Ester, Alaska. This was the place.

Inside, caribou burgers sizzled on an open grill, but I didn’t eat meat then. Alaska Amber was on tap, which was good because I hadn’t learned I liked whiskey yet. It was someone’s birthday. And late spring. Nearing the days that wouldn’t end, when the difference between yesterday and tomorrow would become a blurry, pink line.

Outside, it was dry, finally. Break up had passed. Forest fires burned and smoke saturated everything from our nostrils to our clothing to our sleep-deprived brains. Dogs slept on the deck. The birthday boy played his guitar and a new mother sang. It was a song he had written. The caribou was one he’d hunted. His curly hair was in tiny braids. The baby slept beside them.

Inside, I was winning at darts. I was either winning or doing very well. I’d only just learned to play, but I left the game unfinished.

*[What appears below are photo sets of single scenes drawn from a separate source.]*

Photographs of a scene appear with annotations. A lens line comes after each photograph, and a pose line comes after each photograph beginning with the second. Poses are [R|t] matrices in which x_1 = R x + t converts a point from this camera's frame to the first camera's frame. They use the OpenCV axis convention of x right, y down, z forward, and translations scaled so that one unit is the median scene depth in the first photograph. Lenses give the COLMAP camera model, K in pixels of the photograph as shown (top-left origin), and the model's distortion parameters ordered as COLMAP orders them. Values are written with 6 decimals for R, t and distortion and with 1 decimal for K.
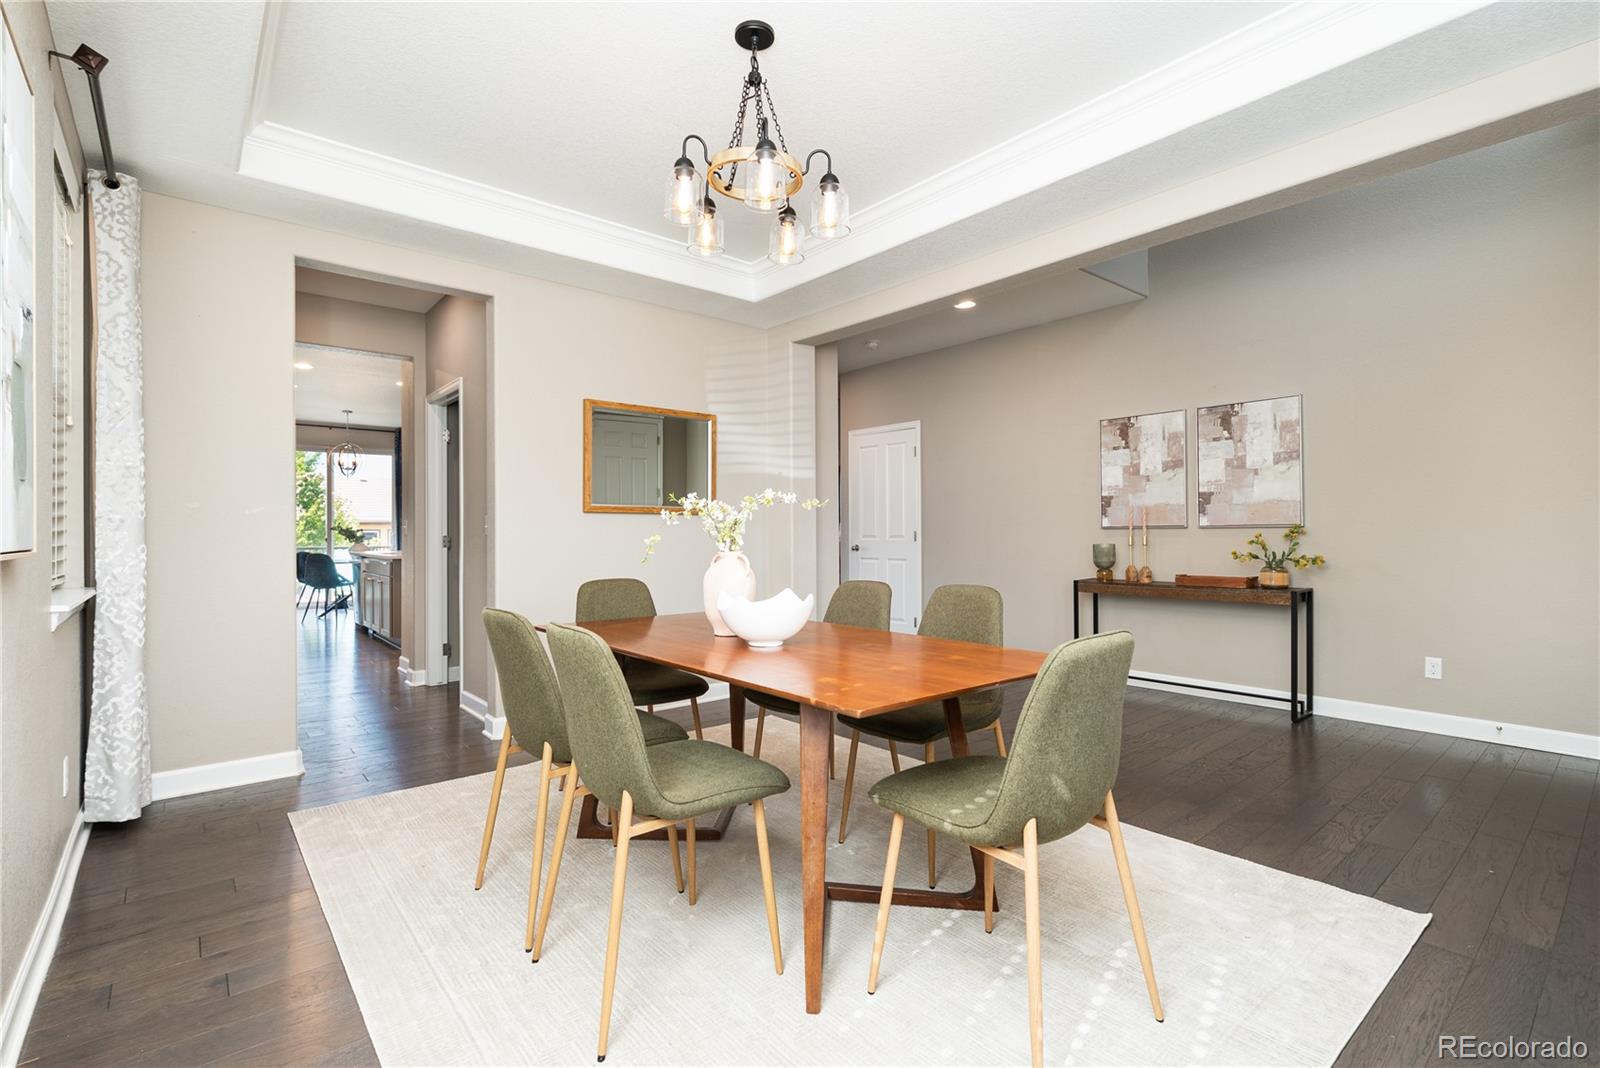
lens RADIAL K [[723.4, 0, 802.1], [0, 723.4, 532.0], [0, 0, 1]] dist [-0.001777, -0.001064]
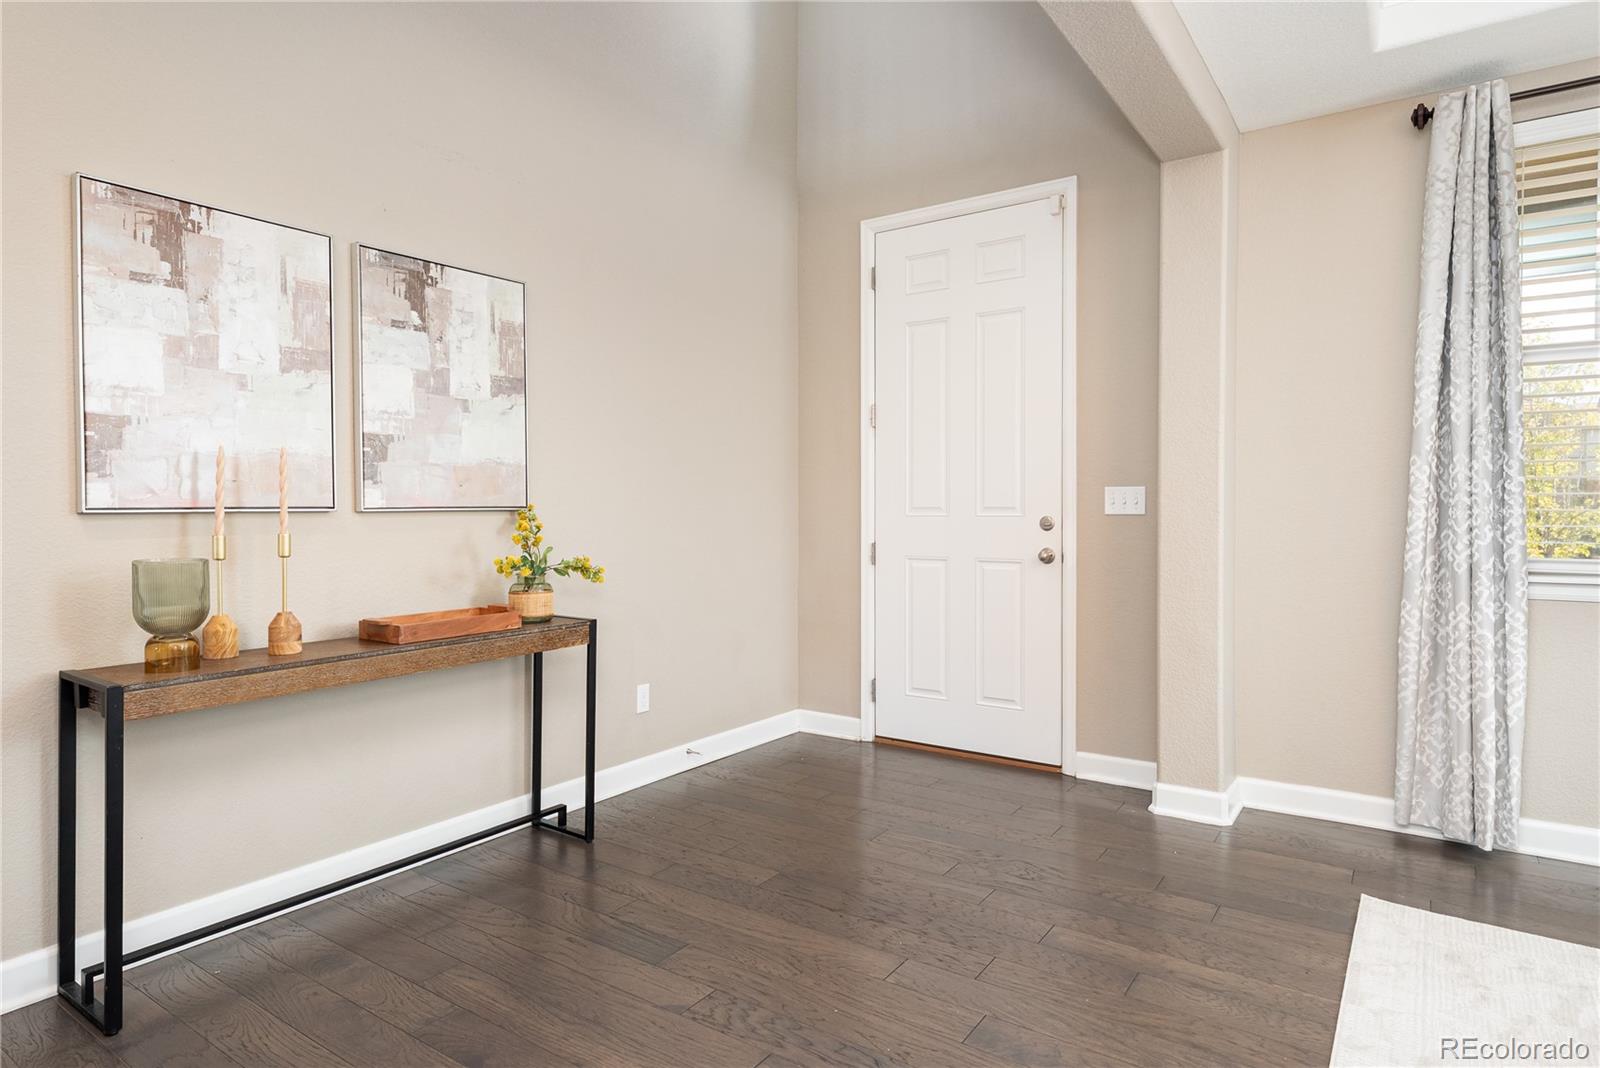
lens RADIAL K [[904.7, 0, 808.6], [0, 904.7, 519.3], [0, 0, 1]] dist [0.003767, -0.001408]
pose [[-0.264732, -0.009387, 0.964276, -0.069355], [-0.000381, 0.999954, 0.009629, -0.006841], [-0.964322, 0.002182, -0.264723, 0.905067]]
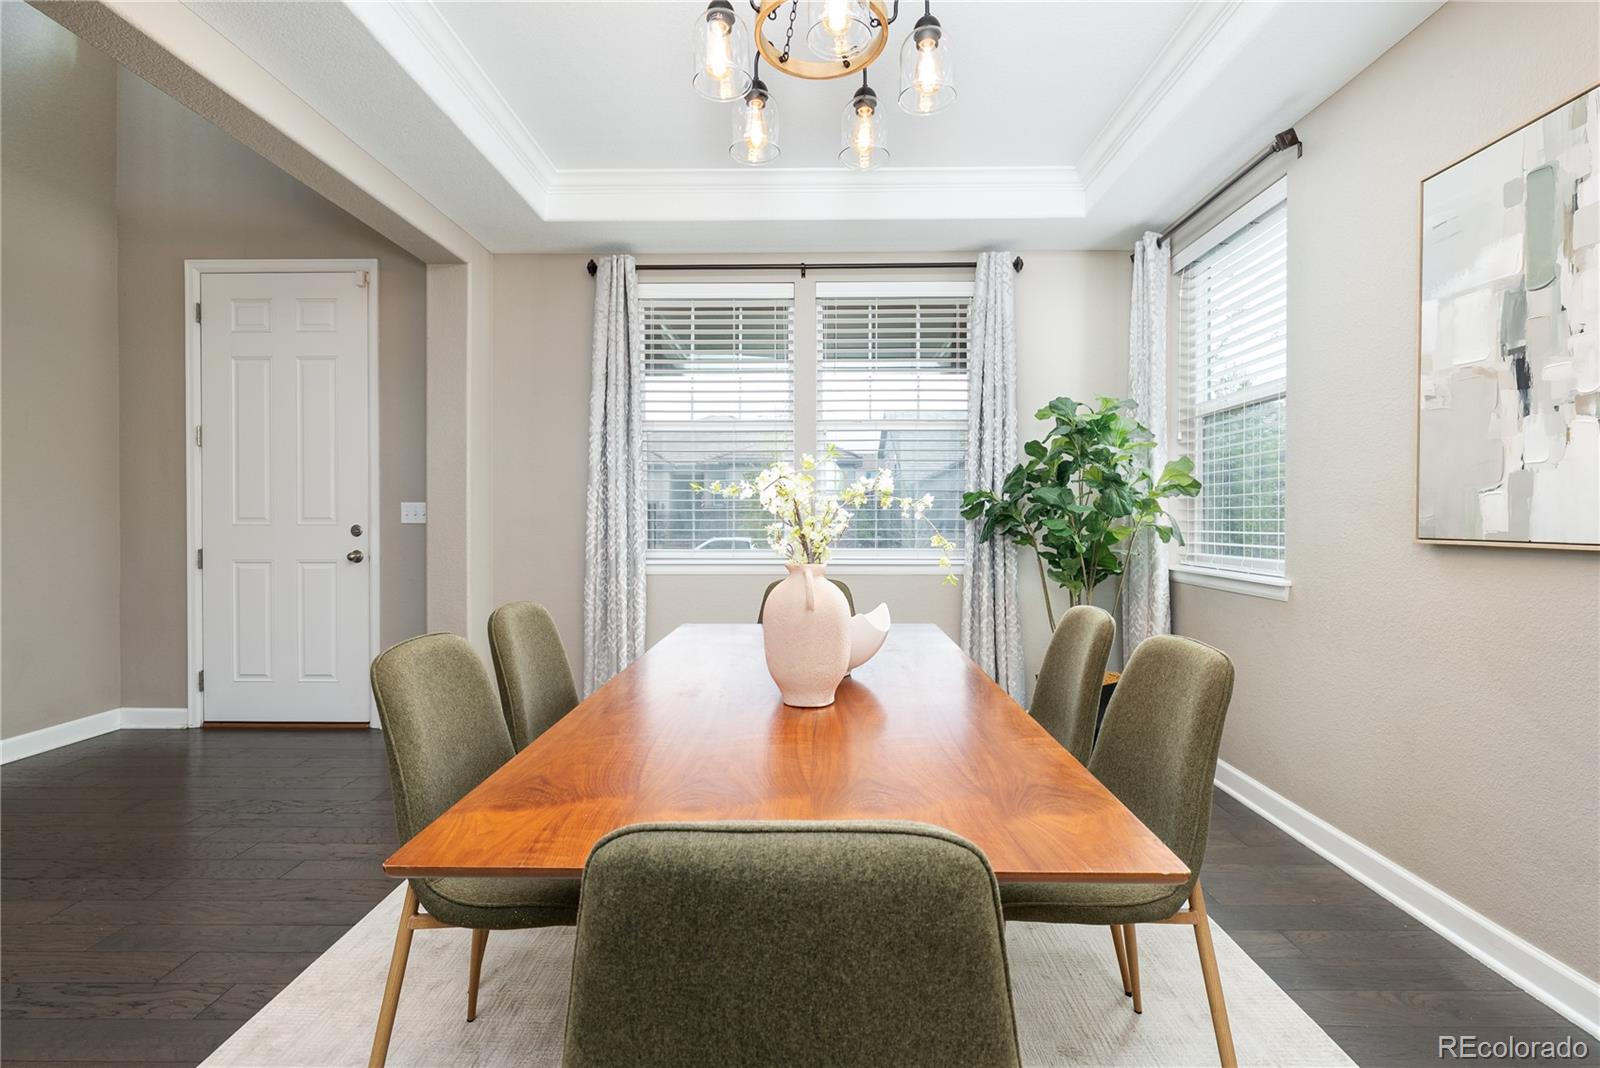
lens RADIAL K [[723.4, 0, 796.2], [0, 723.4, 525.9], [0, 0, 1]] dist [-0.001777, -0.001064]
pose [[-0.759665, -0.006283, 0.650284, -0.257287], [-0.000219, 0.999956, 0.009406, -0.008753], [-0.650314, 0.007002, -0.759633, 0.776160]]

Outside, I sat on the porch railing, my legs hanging. A dog sniffed the ground below me, followed one scent to another, his leash trailing across the dirt parking lot.

Inside, a first year grad student fell face first on a table and had to be carried to the bathroom. Jokes and laughter made their way through the open door to our ears.

Outside, someone who was not the birthday boy told me he was nearly ready to give up on waiting for me and all our designs on lightness. Such heavy anticipation. He flicked a cigarette, even though the grass was thirsty. I said nothing.

I went inside to the bathroom and pulled up my hair and looked in the mirror at the all-but-translucent skin on my face and the bronzed, topless woman pasted to the wall behind me.

Then, outside, he got on his bicycle and cut through the dusty lot, full of beer and pride and heartache. A recklessness I jealously celebrated.

On my way home, I drove the same route I knew he’d taken, expecting to see that he’d crashed his bicycle in the woods somewhere. Thinking I’d find him sitting drunk on the side of the highway with bloody knees. I twisted in the seat every few seconds to search. I saw no one, all the way back to my cabin.

So, he’d made it.

It was about more than a place. It was about more than a person. It was about crawling in and out of my own skin and finding the zone of contentment somewhere in between. Somewhere between day and night, wet and dry, frozen trees and forest fires.

The first time I went to the Golden Eagle Saloon I was given these directions: Drive to Ester. Turn right at the post office. Follow the bend in the road and you’re there. It was dead winter. People were probably warming their veins back to life inside with whiskey. But outside was a biting cold emptiness. No cars. Only two or three snow machines parked in the slick, frozen lot.

Communal in its desolation. I thought, this couldn’t possibly be the place.